Dan and Yael return. They have chased those sheep up hill and down dale. But it is dark and the sheep aren't going anywhere. We'll all try tomorrow morning before they race back to Auckland and their busy lives. It is decided that I'll stay on the farm and watch out for birth-giving ewes. That time is on us. I'll write about that another time. If I survive.
Tuesday morning bright and early we go to shift the sheep. The kids are once again in the car seats and the car is parked across the road to prevent any strays racing for the highway and freedom or death. Dan gives me two green cloth grocery bags to put over my hands. My job is to stand wherever he places me and wave like a semiphore if the sheep turn in my direction. So up the hill I hike. Through dung, pot holes, thigh high grass (wet of course). And stand at my appointed post. Dan tries to block off another part of the very high hill. Yael is to move the sheep along the fence line toward the open gate which is luckily almost oppposite the gate of the paddock into which they should go. She croons to the sheep; sounds just the way she croons to Naavah as she gives her child a bath. "This way sheep. You'll like it in the new paddock. That's the way. It's all right sheep. We're doing fine." Except we aren't. They race toward me. I semiphore for all I'm worth. I guess it was too much. They wheel around Yael in a flanking operation that Patton could have orchestrated. And back over the hill they go. Toward Dan. Who now runs back up the hill to head them off. He doesn't make it.
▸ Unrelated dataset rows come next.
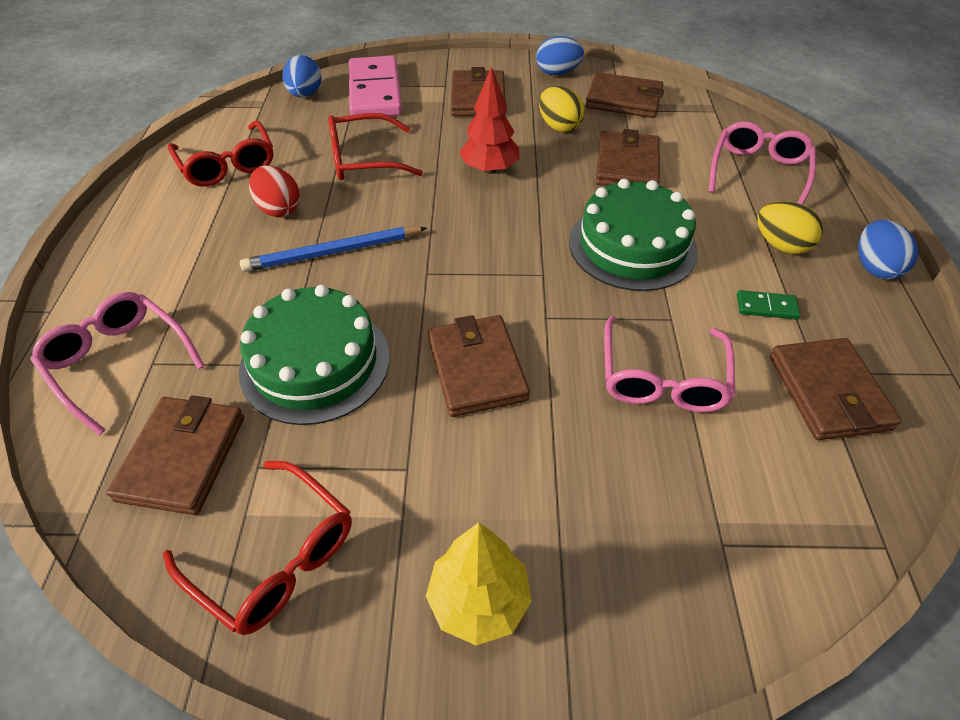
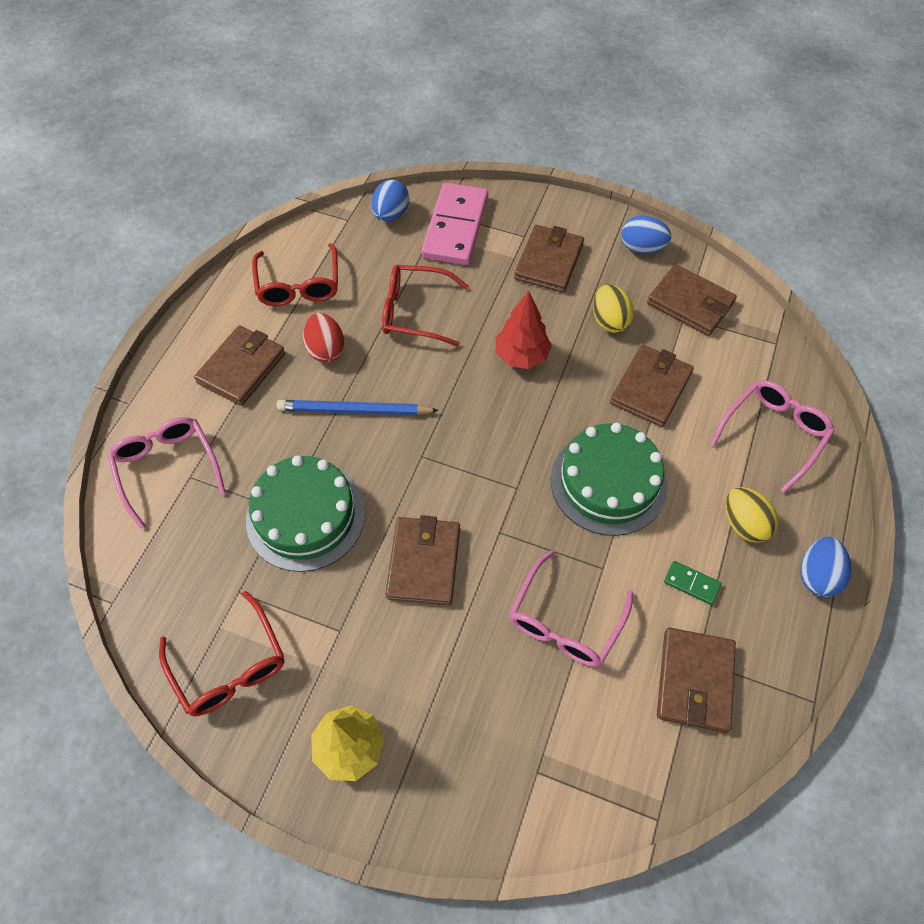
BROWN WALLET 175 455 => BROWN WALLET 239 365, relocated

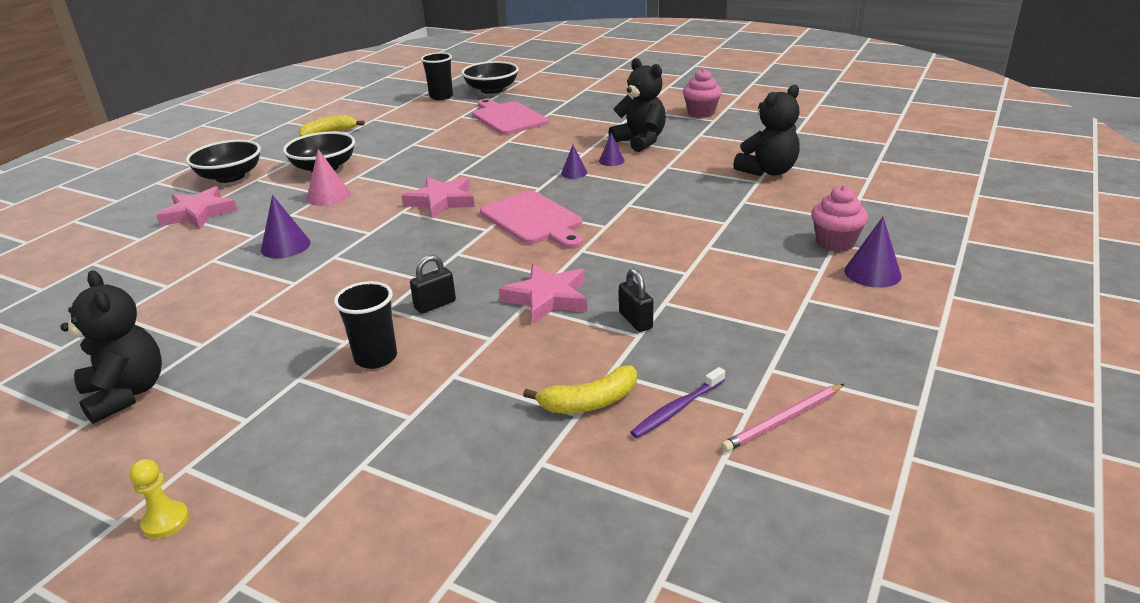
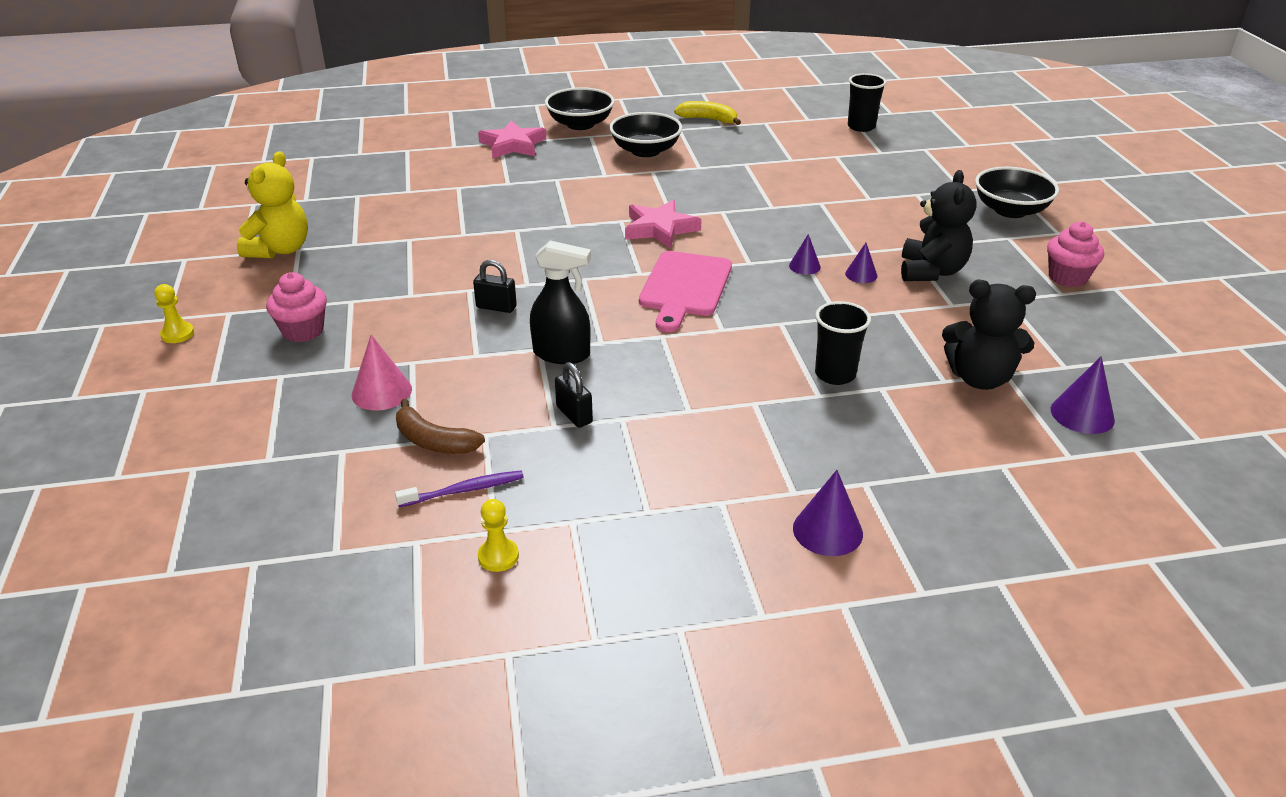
EBONY STUFFED BEAR 111 347 => BRIGHT YELLOW STUFFED BEAR 272 204
VIOLET CONE SHAPE 286 226 => VIOLET CONE SHAPE 1083 395, relocated
PINK CONE SHAPE 328 177 => PINK CONE SHAPE 382 372, relocated
EBONY CUP 365 325 => EBONY CUP 843 343, relocated
EBONY DEEP DISH 490 77 => EBONY DEEP DISH 1017 192, relocated
PINK CHOPPING BOARD 510 117 => nothing
PINK FIVE-POINTED STAR 543 294 => EBONY SPRAY CLEANER 560 302
BRIGHT YELLOW BANANA 580 389 => BROWN BANANA 440 426
EBONY SMALL LOCK 636 300 => EBONY SMALL LOCK 574 395, 60 degrees counterclockwise
VIOLET TOOTHBRUSH 677 402 => VIOLET TOOTHBRUSH 459 489, 150 degrees clockwise
PINK PENCIL 782 418 => BRIGHT YELLOW PAWN 498 535
PINK MUFFIN 839 218 => PINK MUFFIN 296 307, relocated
Eventually they huddle down in a crevasse near the fence. I go and semiphore (more softly this time) and they move toward the gate. Dan comes down the hill; Yael croons them through the first gate. And across the road they go toward the awaiting gate. And then Alessia, bored with the whole thing, starts to sing. Appropriately enough it is Baa Baa Black Sheep but sung with fervor. Which in the case means loudly. The sheep stop, begin to wheel but Yael is close behind and I am in front with the green bags. They reverse back toward the hill. Nope; Dan's coming. In order for Dan to get in position in time, he has to jump the fence. Which he does and lands in a briar patch. That is why I always wear long pants. Guess who was wearing shorts! So the sheep are trapped. They can only go through the gate. Except that they don't; they just stand in the grass and eat. We are pretty darn tired by this time and it isn't even 9am yet. We stand for a while trying to figure it out. I finally get Alessia to quit singing. Yael encourages them yet again. "You are doing so well. We're all so proud of you. You can do it. See the gate is right there." It works. And the sheep are shifted at least for now.